Acha que a escola perguntou alguma coisa sobre quem era o menino ou quem é que chamou a ambulância, ou como é que isto tudo aconteceu? Claro que não, a primeira coisa que perguntou foi quem é que estava na entrada e a culpa foi logo dessa pessoa, sabe porquê? Porque na escola, se acontece um acidente destes, são tantas as consequências, tantos os problemas que se criam e se têm de resolver que, de repente, o facto de o miúdo morrer é um problema burocrático que se tem de atribuir a uma pessoa e despedi-la o mais rápido possível para não cair nas más graças dos ministérios e das direcções dos agrupamentos, isto é um rol de direcções que nunca mais acaba.
O meu colega teve sorte, pôs logo um advogado em cima, e resolveu tudo, porque uma coisa destas dá logo direito a despedimento sem subsídio de desemprego. E depois quem é que acha que foi ao funeral do miúdo? Fomos nós todos do pbx, e alguns professores, adorávamos o miúdo.
E olhe que a história é bem triste… o senhor que o atropelou, era cá conhecido do bairro, andou a bater mal durante anos e acabou por se suicidar, a culpa deu cabo da vida dele… Como é que chegámos aqui a este sítio? Um sítio onde a vida de uma pessoa já não conta para nada? Um sítio onde nós, que aqui estamos todos os dias, e tentamos fazer o nosso melhor, e conhecemos os miúdos, passamos muito tempo com eles, mais tempo do que eles passam com alguns dos pais, e estamos aqui atados a regras e a leis e a ordens que de repente nos obrigam a obedecer sem perguntar para não levantar ondas?

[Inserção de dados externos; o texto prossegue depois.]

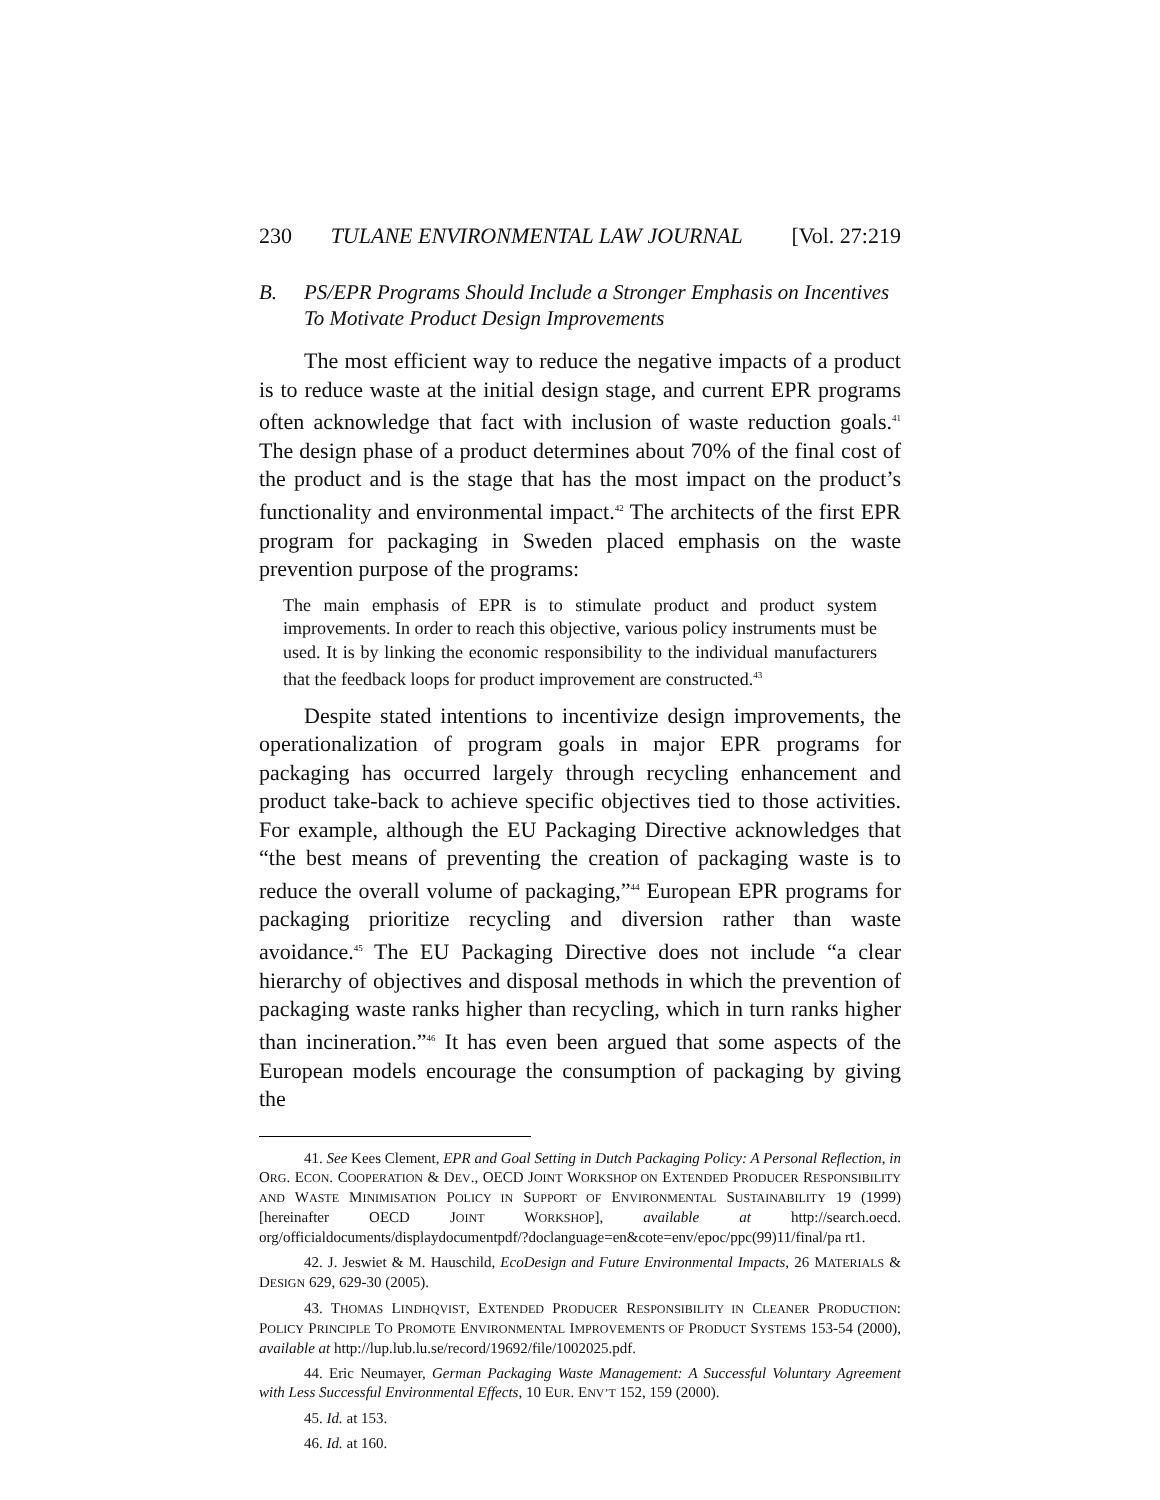230 TULANE ENVIRONMENTAL LAW JOURNAL [Vol. 27:219
B. PS/EPR Programs Should Include a Stronger Emphasis on Incentives To Motivate Product Design Improvements
The most efficient way to reduce the negative impacts of a product is to reduce waste at the initial design stage, and current EPR programs often acknowledge that fact with inclusion of waste reduction goals.<sup>41</sup> The design phase of a product determines about 70% of the final cost of the product and is the stage that has the most impact on the product’s functionality and environmental impact.<sup>42</sup> The architects of the first EPR program for packaging in Sweden placed emphasis on the waste prevention purpose of the programs:
The main emphasis of EPR is to stimulate product and product system improvements. In order to reach this objective, various policy instruments must be used. It is by linking the economic responsibility to the individual manufacturers that the feedback loops for product improvement are constructed.<sup>43</sup>
Despite stated intentions to incentivize design improvements, the operationalization of program goals in major EPR programs for packaging has occurred largely through recycling enhancement and product take-back to achieve specific objectives tied to those activities. For example, although the EU Packaging Directive acknowledges that “the best means of preventing the creation of packaging waste is to reduce the overall volume of packaging,”<sup>44</sup> European EPR programs for packaging prioritize recycling and diversion rather than waste avoidance.<sup>45</sup> The EU Packaging Directive does not include “a clear hierarchy of objectives and disposal methods in which the prevention of packaging waste ranks higher than recycling, which in turn ranks higher than incineration.”<sup>46</sup> It has even been argued that some aspects of the European models encourage the consumption of packaging by giving the
41. See Kees Clement, EPR and Goal Setting in Dutch Packaging Policy: A Personal Reflection, in ORG. ECON. COOPERATION & DEV., OECD JOINT WORKSHOP ON EXTENDED PRODUCER RESPONSIBILITY AND WASTE MINIMISATION POLICY IN SUPPORT OF ENVIRONMENTAL SUSTAINABILITY 19 (1999) [hereinafter OECD JOINT WORKSHOP], available at http://search.oecd. org/officialdocuments/displaydocumentpdf/?doclanguage=en&cote=env/epoc/ppc(99)11/final/pa rt1.
42. J. Jeswiet & M. Hauschild, EcoDesign and Future Environmental Impacts, 26 MATERIALS & DESIGN 629, 629-30 (2005).
43. THOMAS LINDHQVIST, EXTENDED PRODUCER RESPONSIBILITY IN CLEANER PRODUCTION: POLICY PRINCIPLE TO PROMOTE ENVIRONMENTAL IMPROVEMENTS OF PRODUCT SYSTEMS 153-54 (2000), available at http://lup.lub.lu.se/record/19692/file/1002025.pdf.
44. Eric Neumayer, German Packaging Waste Management: A Successful Voluntary Agreement with Less Successful Environmental Effects, 10 EUR. ENV’T 152, 159 (2000).
45. Id. at 153.
46. Id. at 160.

E como é que se leva tanto tempo para apurar a culpa de alguém que abre a porta e tão pouco a cuidar da saúde mental destes miúdos que se esforçam tanto, saíram mesmo agora de um período longo de quarentenas, tentam adaptar-se e passam aqui os dias a dizerem-lhes não podes fazer isto, não podes fazer aquilo, tens de saber isto, tens de saber aquilo por vezes sem razão nenhuma aparente? Sabe o que eu acho? Devíamos parar para pensar.
Somos boa gente mas estamos todos a tomar decisões por causa de outras que são tomadas por causa de outras e de outras e de outras e não temos como concertar um sistema que deixou de ter lógica. Mas acredite… nada disto é feito por mal, mas não funciona realmente.
Olhe, a dona joana atendeu e disse que a menina hoje pode sair mas é uma vez sem exemplo. Aproveite bem a sua filha ao almoço!